All of the listing below must be repeated word for word. Pictures are the only thing to omit.

»»

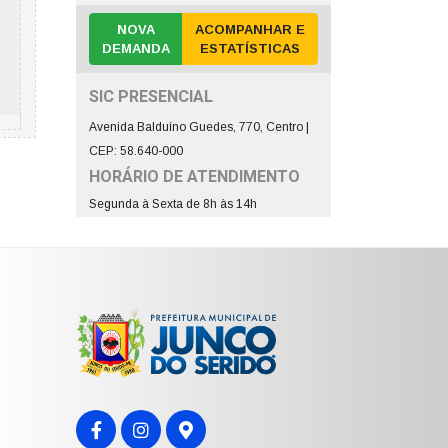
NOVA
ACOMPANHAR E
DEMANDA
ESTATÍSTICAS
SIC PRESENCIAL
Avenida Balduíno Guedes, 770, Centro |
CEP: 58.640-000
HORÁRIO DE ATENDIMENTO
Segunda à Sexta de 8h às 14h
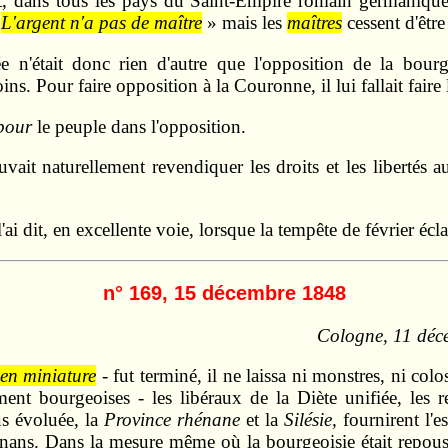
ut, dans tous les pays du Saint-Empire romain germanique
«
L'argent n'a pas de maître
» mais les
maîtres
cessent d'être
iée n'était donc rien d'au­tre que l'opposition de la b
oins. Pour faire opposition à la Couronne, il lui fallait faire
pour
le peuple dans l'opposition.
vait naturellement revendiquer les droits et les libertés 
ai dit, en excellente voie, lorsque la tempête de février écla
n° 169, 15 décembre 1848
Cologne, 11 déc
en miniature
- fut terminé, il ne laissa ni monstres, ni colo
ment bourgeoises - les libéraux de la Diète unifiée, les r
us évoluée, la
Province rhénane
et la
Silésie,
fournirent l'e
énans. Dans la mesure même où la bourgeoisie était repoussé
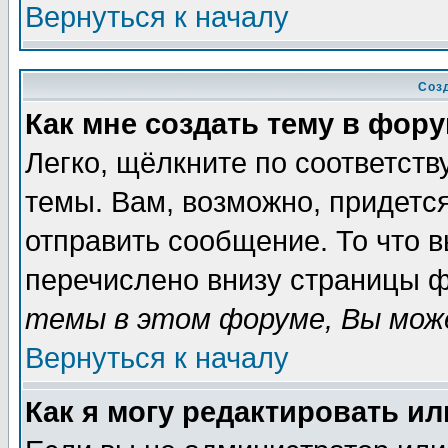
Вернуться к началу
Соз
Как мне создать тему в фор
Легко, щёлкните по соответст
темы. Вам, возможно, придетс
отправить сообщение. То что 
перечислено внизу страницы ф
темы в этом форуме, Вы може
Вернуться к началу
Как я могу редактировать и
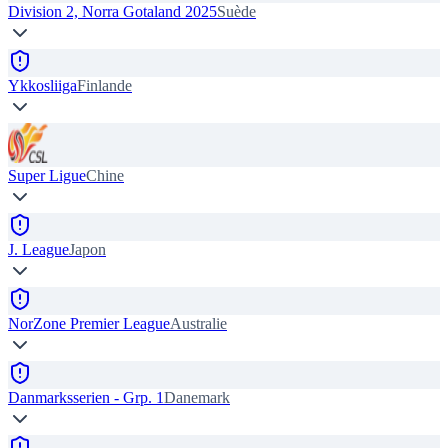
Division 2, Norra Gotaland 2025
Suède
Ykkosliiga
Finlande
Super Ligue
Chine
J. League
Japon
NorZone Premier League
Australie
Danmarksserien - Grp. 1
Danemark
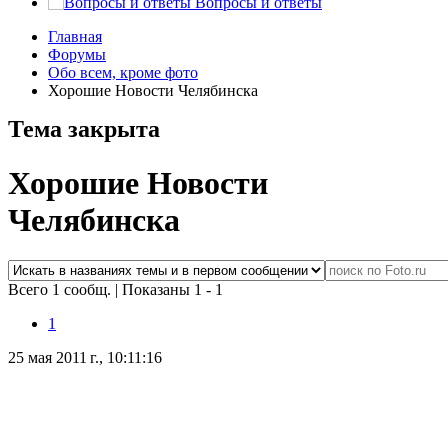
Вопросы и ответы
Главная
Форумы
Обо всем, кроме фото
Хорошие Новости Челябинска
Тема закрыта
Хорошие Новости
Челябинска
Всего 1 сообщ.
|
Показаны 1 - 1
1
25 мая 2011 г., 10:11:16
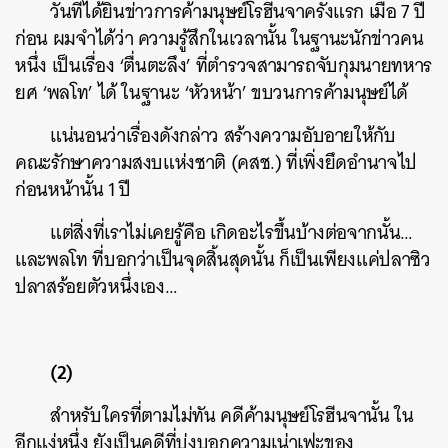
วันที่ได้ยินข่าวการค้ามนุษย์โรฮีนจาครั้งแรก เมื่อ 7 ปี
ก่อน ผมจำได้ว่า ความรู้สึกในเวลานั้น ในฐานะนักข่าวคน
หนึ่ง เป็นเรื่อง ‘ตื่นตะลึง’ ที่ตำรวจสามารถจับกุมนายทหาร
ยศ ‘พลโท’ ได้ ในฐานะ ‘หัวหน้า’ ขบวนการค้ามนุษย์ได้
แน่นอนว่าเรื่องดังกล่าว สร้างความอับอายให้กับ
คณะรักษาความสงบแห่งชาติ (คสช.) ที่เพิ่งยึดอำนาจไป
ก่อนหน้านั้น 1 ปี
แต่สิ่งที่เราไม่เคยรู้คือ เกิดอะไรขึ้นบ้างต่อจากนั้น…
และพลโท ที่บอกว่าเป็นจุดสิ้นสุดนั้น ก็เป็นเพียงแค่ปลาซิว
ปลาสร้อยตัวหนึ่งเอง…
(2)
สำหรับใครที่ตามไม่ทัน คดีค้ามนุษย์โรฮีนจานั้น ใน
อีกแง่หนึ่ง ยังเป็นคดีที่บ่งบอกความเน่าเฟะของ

««

__Task output__
NOVA
ACOMPANHAR E
DEMANDA
ESTATÍSTICAS
SIC PRESENCIAL
Avenida Balduíno Guedes, 770, Centro |
CEP: 58.640-000
HORÁRIO DE ATENDIMENTO
Segunda à Sexta de 8h às 14h
ut, dans tous les pays du Saint-Empire romain germanique
«
L'argent n'a pas de maître
» mais les
maîtres
cessent d'être
iée n'était donc rien d'au­tre que l'opposition de la b
oins. Pour faire opposition à la Couronne, il lui fallait faire
pour
le peuple dans l'opposition.
vait naturellement revendiquer les droits et les libertés 
ai dit, en excellente voie, lorsque la tempête de février écla
n° 169, 15 décembre 1848
Cologne, 11 déc
en miniature
- fut terminé, il ne laissa ni monstres, ni colo
ment bourgeoises - les libéraux de la Diète unifiée, les r
us évoluée, la
Province rhénane
et la
Silésie,
fournirent l'e
énans. Dans la mesure même où la bourgeoisie était repoussé
Вернуться к началу
Соз
Как мне создать тему в фор
Легко, щёлкните по соответст
темы. Вам, возможно, придетс
отправить сообщение. То что 
перечислено внизу страницы ф
темы в этом форуме, Вы може
Вернуться к началу
Как я могу редактировать и
Division 2, Norra Gotaland 2025
Suède
Ykkosliiga
Finlande
Super Ligue
Chine
J. League
Japon
NorZone Premier League
Australie
Danmarksserien - Grp. 1
Danemark
Вопросы и ответы
Главная
Форумы
Обо всем, кроме фото
Хорошие Новости Челябинска
Тема закрыта
Хорошие Новости
Челябинска
Всего 1 сообщ.
|
Показаны 1 - 1
1
25 мая 2011 г., 10:11:16
วันที่ได้ยินข่าวการค้ามนุษย์โรฮีนจาครั้งแรก เมื่อ 7 ปี
ก่อน ผมจำได้ว่า ความรู้สึกในเวลานั้น ในฐานะนักข่าวคน
หนึ่ง เป็นเรื่อง ‘ตื่นตะลึง’ ที่ตำรวจสามารถจับกุมนายทหาร
ยศ ‘พลโท’ ได้ ในฐานะ ‘หัวหน้า’ ขบวนการค้ามนุษย์ได้
แน่นอนว่าเรื่องดังกล่าว สร้างความอับอายให้กับ
คณะรักษาความสงบแห่งชาติ (คสช.) ที่เพิ่งยึดอำนาจไป
ก่อนหน้านั้น 1 ปี
แต่สิ่งที่เราไม่เคยรู้คือ เกิดอะไรขึ้นบ้างต่อจากนั้น…
และพลโท ที่บอกว่าเป็นจุดสิ้นสุดนั้น ก็เป็นเพียงแค่ปลาซิว
ปลาสร้อยตัวหนึ่งเอง…
(2)
สำหรับใครที่ตามไม่ทัน คดีค้ามนุษย์โรฮีนจานั้น ใน
อีกแง่หนึ่ง ยังเป็นคดีที่บ่งบอกความเน่าเฟะของ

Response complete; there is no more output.